The 26-year-old Corrales wasn’t the faster or flashier fighter, but fortitude and resilience saw him through. “I’ve been at the bottom, and I’ve been at the top. I know what it’s like to have everything taken away from me,” Corrales told Bites. “This win feels great.”
You can charge for my parking permit after you pry it from my cold, dead fingers: Corrales wasn’t the only one who came out swinging last week. City Parking Facilities Division officials have been meeting with unanimous disapproval of their plan to add fees to residential parking permits in central Sacramento. The proposal calls for a yearly $5-per-car fee throughout a 574-square- block area, to be phased in over a two-year period.
“Nobody’s excited to see these fees implemented,” understated Parking Facilities Division General Manager Howard Chan last week at a meeting of the McKinley Elvas Neighborhood Alliance, where riled downtown residents expressed their frustration.
At a Fremont Park meeting the following evening, Marion Millin dismissed the plan as “another form of taxation.” Others in the room complained loudly that, until they could be guaranteed the right to park in front of their own homes, the city had no business charging them for the privilege.
Parking Facilities Division official Mike Melvin responded that the permit plan “never guaranteed a place to park in front of your home” but that the city recently had acquired some “very cool, high-technology equipment,” including new license-plate-recognition software and a “boot truck” to help it crack down on scofflaws.
Millin countered that the city is oversaturating residential areas with new businesses without putting in any new parking. The result is fierce competition between residents and hyperactive valet attendants. She invited Melvin to spend some time with her on Capitol Avenue watching the “parking follies” she and her neighbors witness on a typical evening.

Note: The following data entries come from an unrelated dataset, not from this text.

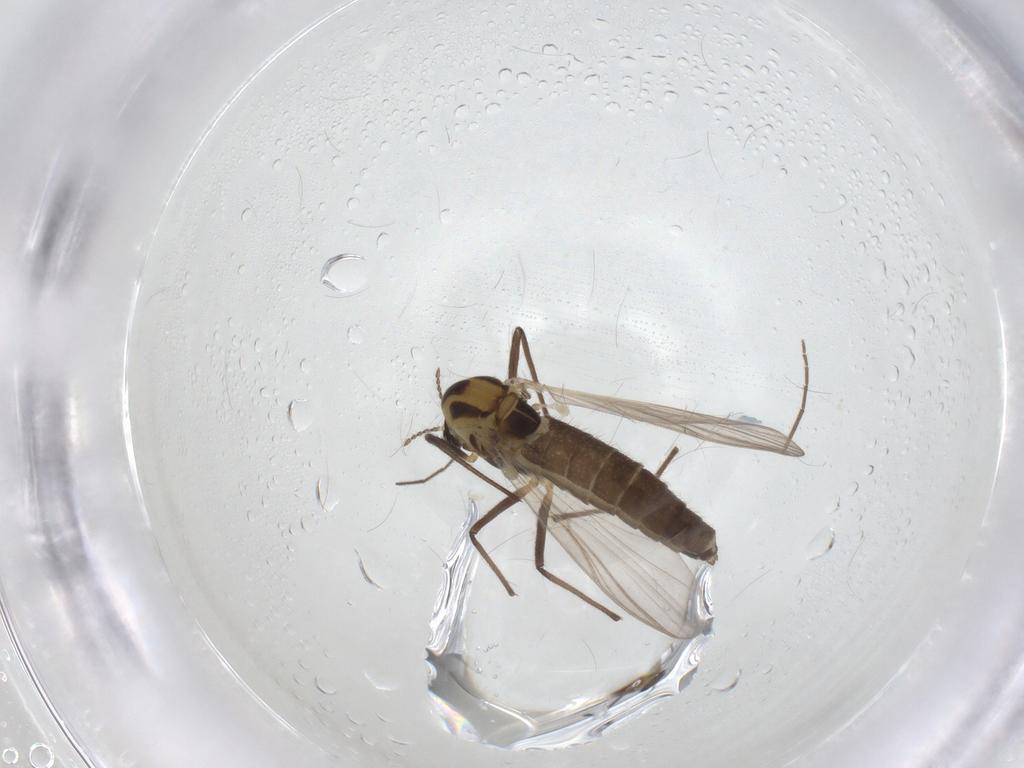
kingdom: Animalia
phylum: Arthropoda
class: Insecta
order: Diptera
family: Chironomidae
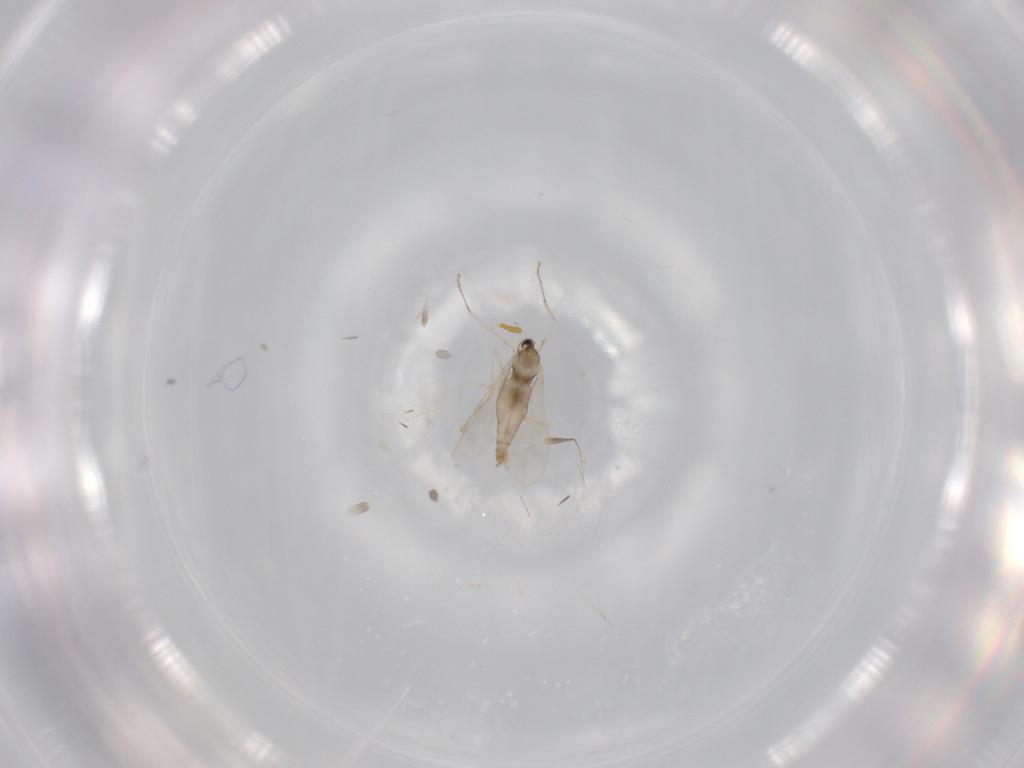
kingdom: Animalia
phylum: Arthropoda
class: Insecta
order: Diptera
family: Cecidomyiidae
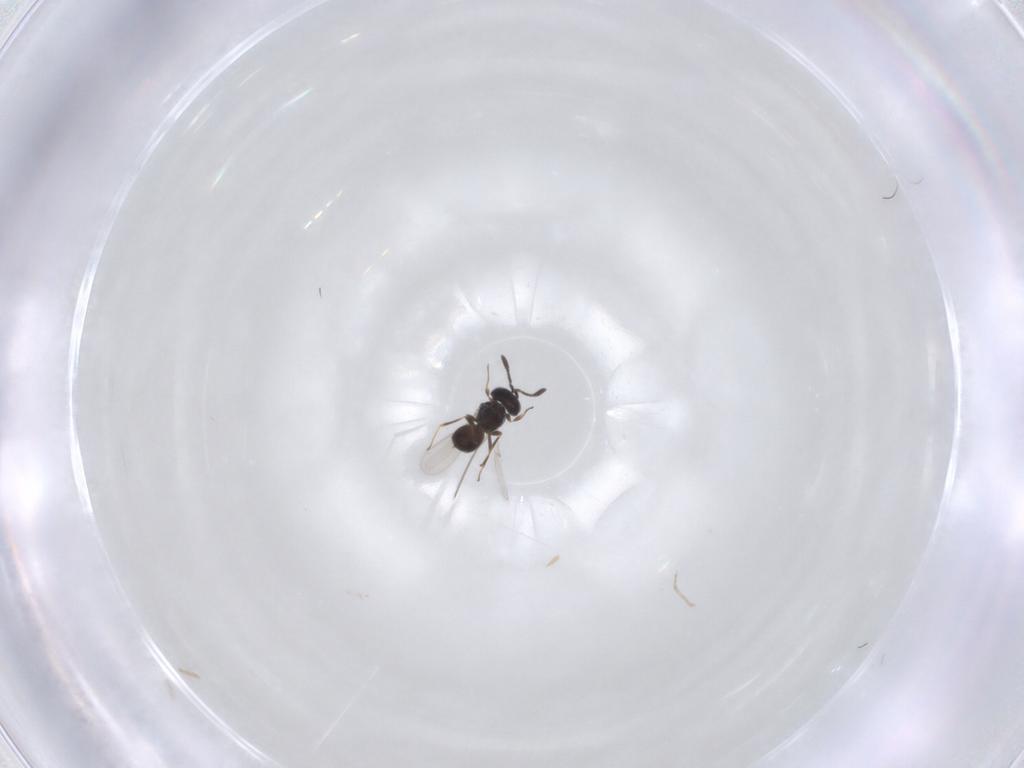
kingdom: Animalia
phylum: Arthropoda
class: Insecta
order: Hymenoptera
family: Scelionidae
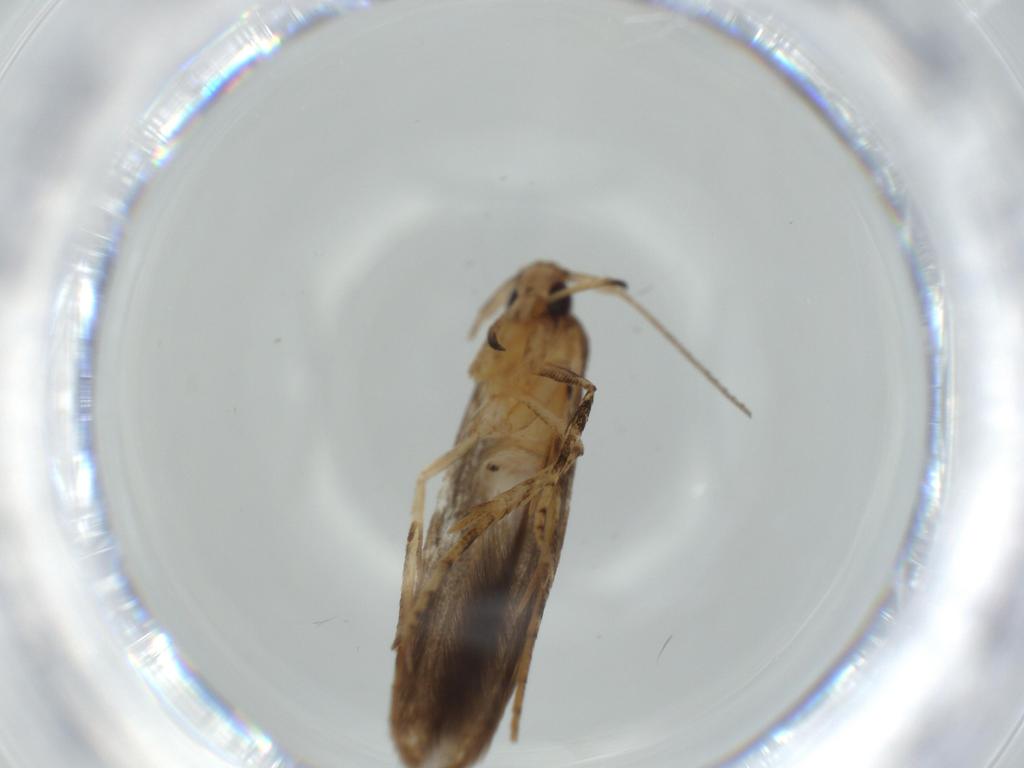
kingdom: Animalia
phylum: Arthropoda
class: Insecta
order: Lepidoptera
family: Heliodinidae
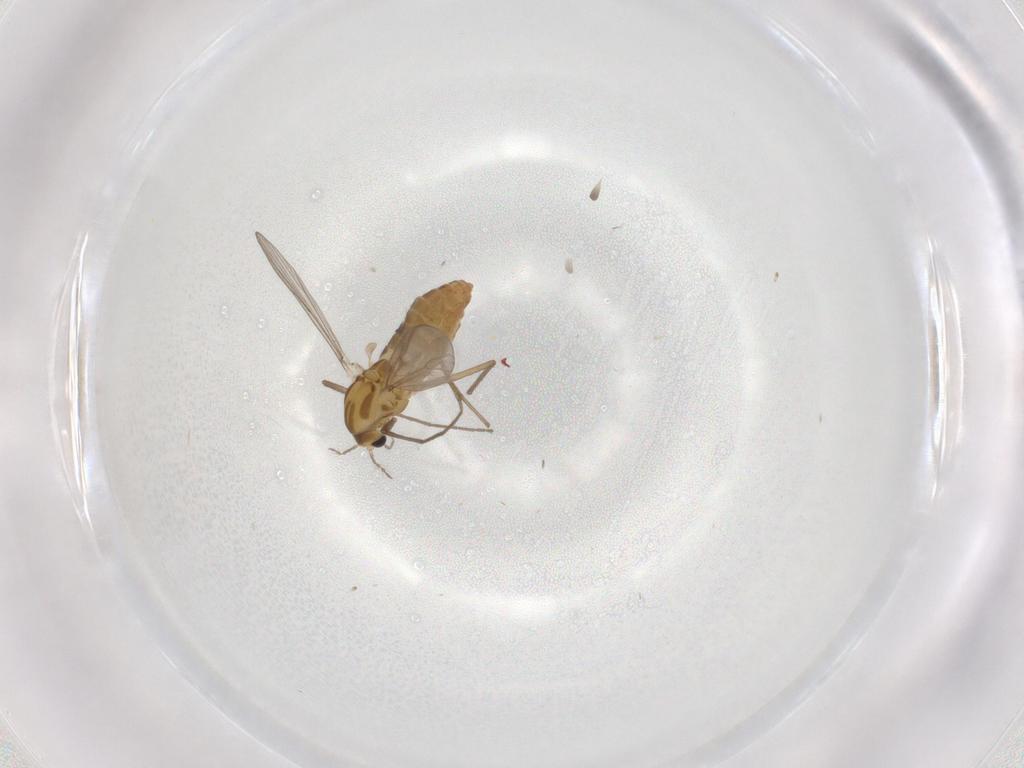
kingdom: Animalia
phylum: Arthropoda
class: Insecta
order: Diptera
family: Chironomidae
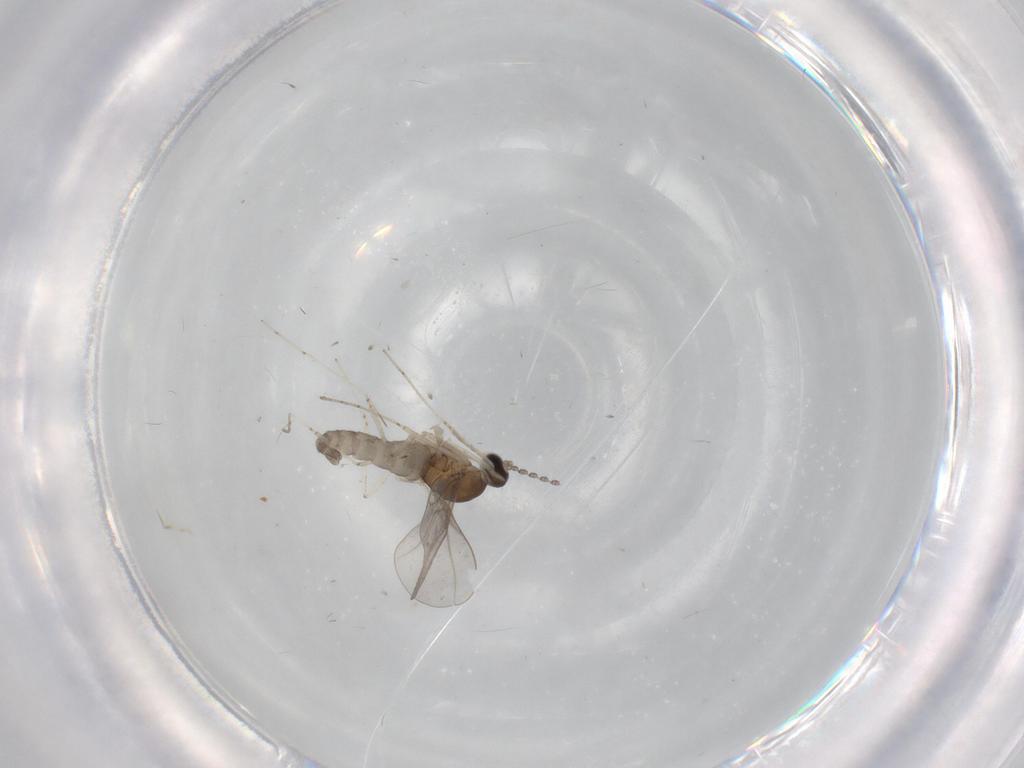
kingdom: Animalia
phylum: Arthropoda
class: Insecta
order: Diptera
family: Cecidomyiidae
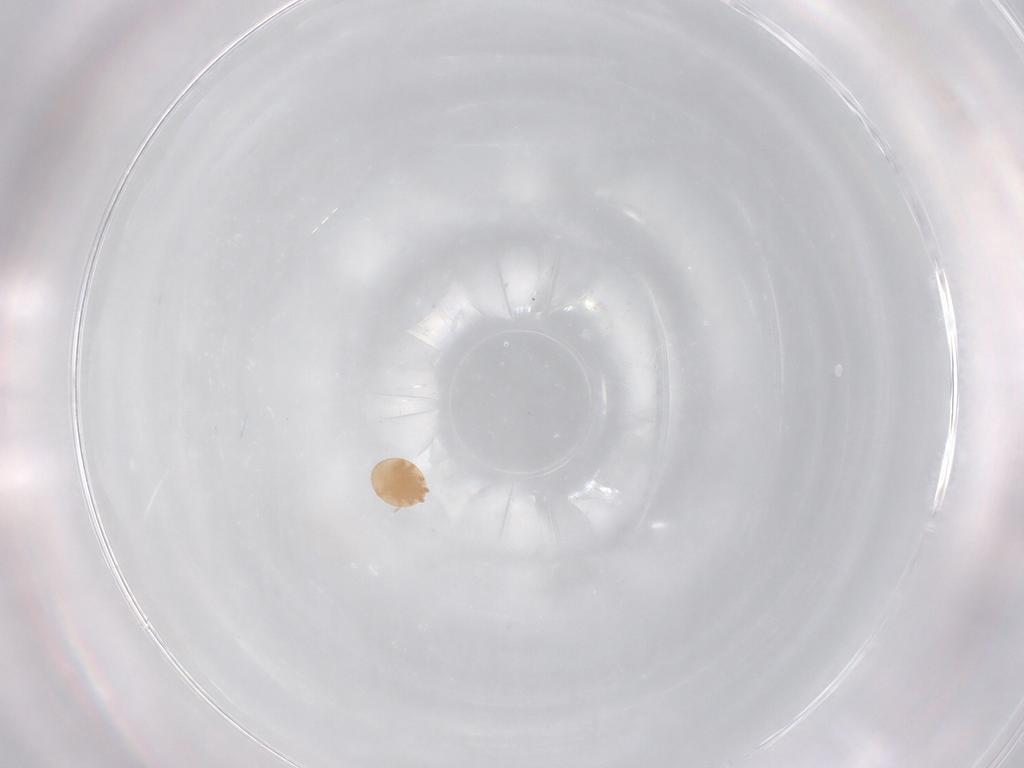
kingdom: Animalia
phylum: Arthropoda
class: Arachnida
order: Mesostigmata
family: Trematuridae
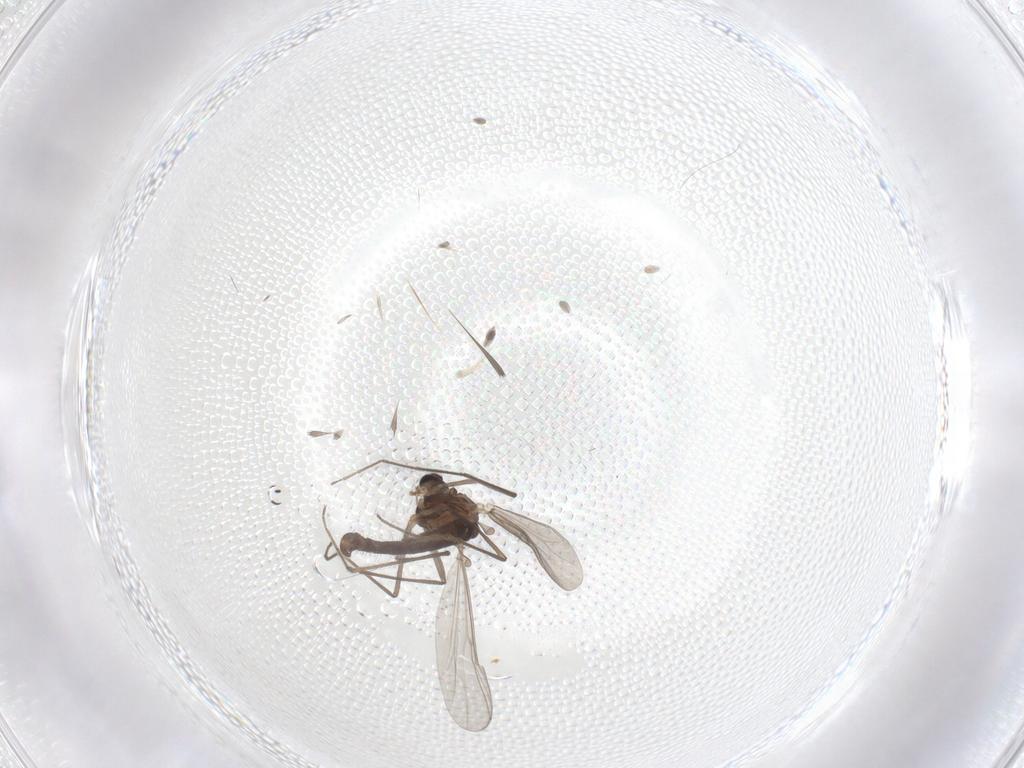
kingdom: Animalia
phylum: Arthropoda
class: Insecta
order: Diptera
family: Chironomidae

Officials said the city wants “to close some of the loopholes” in the existing system, which is subject to “fraud and abuse” by homeowners who sell the free permits, often to employees of businesses such as the UC Davis Medical Center or Mercy General Hospital, whose own yearly parking permits cost as much as $400.
One gentleman at the Fremont Park meeting said he had heard state employees offering $80 for permits meant for residents of the downtown area. He offered to volunteer his time for enforcement, and then he grumbled loudly as Melvin suggested the paid staff was capable of enforcing regulations.
Although officials say the fees are “far from being a forgone conclusion,” Capitol Avenue resident Carolanne Owens wasn’t so sure. As she watched them record the public’s comments for their recommendations to the city council on September 28, she echoed the sentiments of many in attendance at both meetings when she said, “They’re blowing smoke up our ass.”